The figures in Paul Chan’s work have frequently been subject to powerful outside forces. In the large-scale animated video Happiness (Finally) After 35,000 Years of Civilization (After Henry Darger and Charles Fourier) (1999–2003), which helped garner Chan initial acclaim, a group of prepubescent girls with origins in Darger’s writings are threatened by a war raging around them. Every object in The 7 Lights series (2005–07) of digital projections is subject to the same gravitational pull. The physical and sexual violence depicted in black-and-white silhouette in the mural-sized and nearly six-hour-long digital video projection Sade for Sade’s sake (2009), created in the wake of the Abu Ghraib torture revelations, is larger than any one person; rather, it is institutional and endemic. Even Chan’s more documentary-style video essay, Baghdad in No Particular Order (2003), was shot during a visit to Iraq and ominously foretells a war that would leave hundreds of thousands dead and a country in near total ruin.

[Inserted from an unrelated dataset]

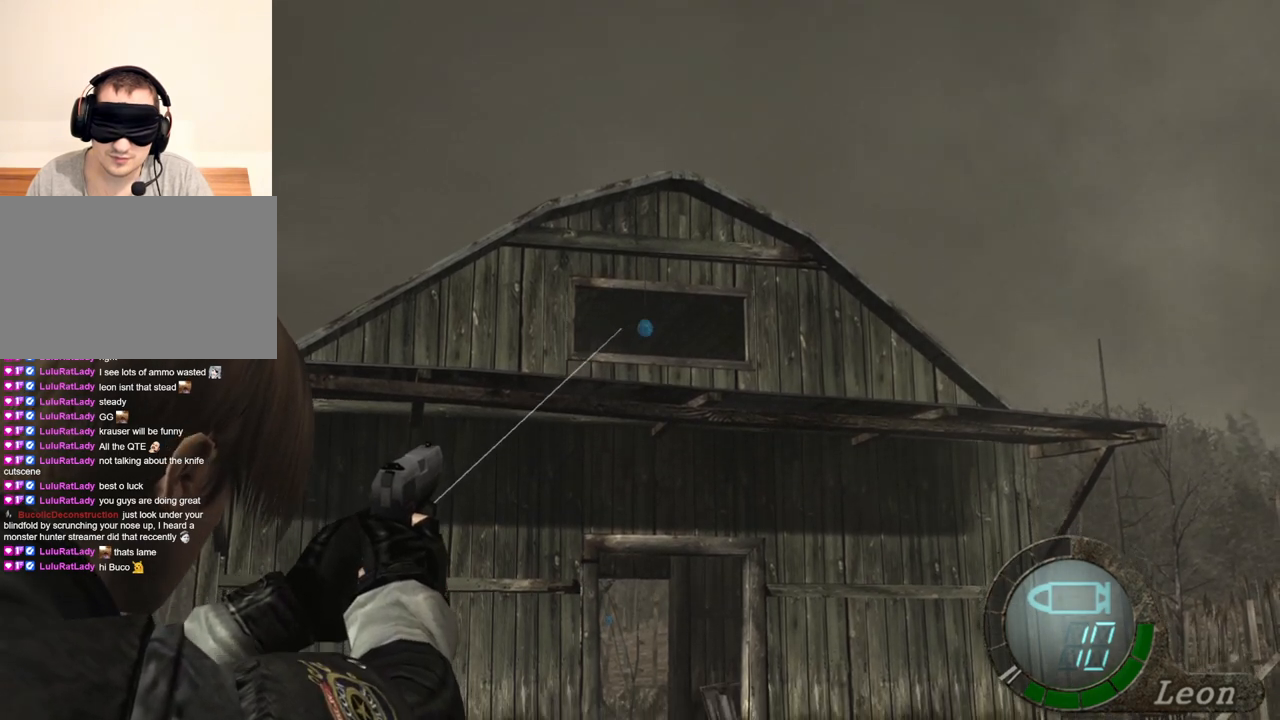
{"keys": [], "mouse": ["right"], "events": []}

It is understandable that Chan eventually took a hiatus from these labor-intensive screen-based projects, and from the ubiquity of screens in general, while continuing to think about the centrality of images in a rapidly digitizing world. Recently, he has been producing bodies of work that he describes as moving images without a screen. Part of a larger collection of the “Breathers” figures that he debuted at Greene Naftali in 2017, Chan’s current exhibition includes a group called “Bathers.” Both sets feature humanoid shapes made from nylon fabric positioned over black industrial fans that blow them to and fro—another example of individuals at the mercy of external influences. In 2017, these Breathers were mostly black and white, and some of the latter—including a small family—looked to be wearing Klansman hoods.

In contrast, the current collection is brighter and more colorful, as if ready for the beach or pool. Some wear parts of bathing suits and hold pieces of fabric meant to serve as towels. Yet these undulating figures do not seem to be having tons of fun, or maybe they are having the kind of coerced enthusiasm that can be exhausting to experience. After all, when the fans are on, the Bathers rarely rest. Some flap more wildly, while others gyrate or sway, and Chan has experimented with various shapes, materials, and velocities so that he can control their movements. These Bathers are also more vulnerable and exposed than previous Breathers, who had a quality of self-containment in being placed on stages, plinths, or jutting from the wall, and whose hooded versions projected a sense of menace.

Of the current crop, La Baigneur 7 (Teenyelemachus) (2018) is the most somber. Made with black nylon and holding a piece of fabric in clasped arms that bows the figure slightly forward, it moves less frantically and at times struggles to stay upright. It is surrounded by different worn shoes filled with concrete and plugged into each other with extension cords—a recent motif in Chan’s work that may indicate the serious responsibility, or possibly just the burden, of living in an increasingly interconnected world simultaneously pervaded by displacement. Across from this figure are four interconnected ones (Katabasis [2019]) joined by the arms, whose movements make them look to be engaged in a dance or maybe a minor struggle. One wears a tank top with Thomas Hobbes’s famous phrase “the war of all against all” printed in Latin. The solitary Bropheus (2019) also wears a shirt which says “I love you, man” in German as it floats above a piece of fabric printed with the packaging for prescription opioids. The three blue, yellow, and teal figures constituting Khara En Tria (Joyer in 3) (2019) move playfully and exuberantly, coming closest to the pleasure that the notion of a bather is meant to evoke. They celebrate difference in their linkage. Conversely, Los Baigneur (Poordysseus) (2018) bangs against the vertical wood-and-glass vitrine inside which it is entrapped and on display, a study of limited means (slyly signaled by the subtitle) and agency.

Concurrently on display (until January 12, 2020) at the Guggenheim Museum in New York City is Chan’s contribution to the exhibition “Artistic License: Six Takes on the Guggenheim Collection,” for which the museum asked six artists to curate small shows from its collection. Chan’s is entitled “Sex, Water, Salvation, or What Is a Bather?” and asks that joy and pleasure accompany political resistance to a world on fire. Alongside the Bathers at Greene Naftali are paintings on unstretched canvases hung like towels from wood rods. They abstract and dissect physical shapes and motions from the kinetic figures on display, and bear a resemblance in form and color to Henri Matisse’s cut-outs. In the back gallery is a striking set of small, stuffed, and static versions of the Bathers; they are placed on shelves from which also dangle scraps of yoga mats, fabric, mesh, and an Opening Ceremony tote bag. Like the Bathers, none have a discernible head. The hope of imagining a better world and the pessimism at its possibility, the difficulty in separating pleasure from violence, and the effort to empower individuals and collectives in the face of overwhelming structural odds have each been important components of Chan’s work from the beginning. What has changed most dramatically is his desire not to watch all of this unfold onscreen.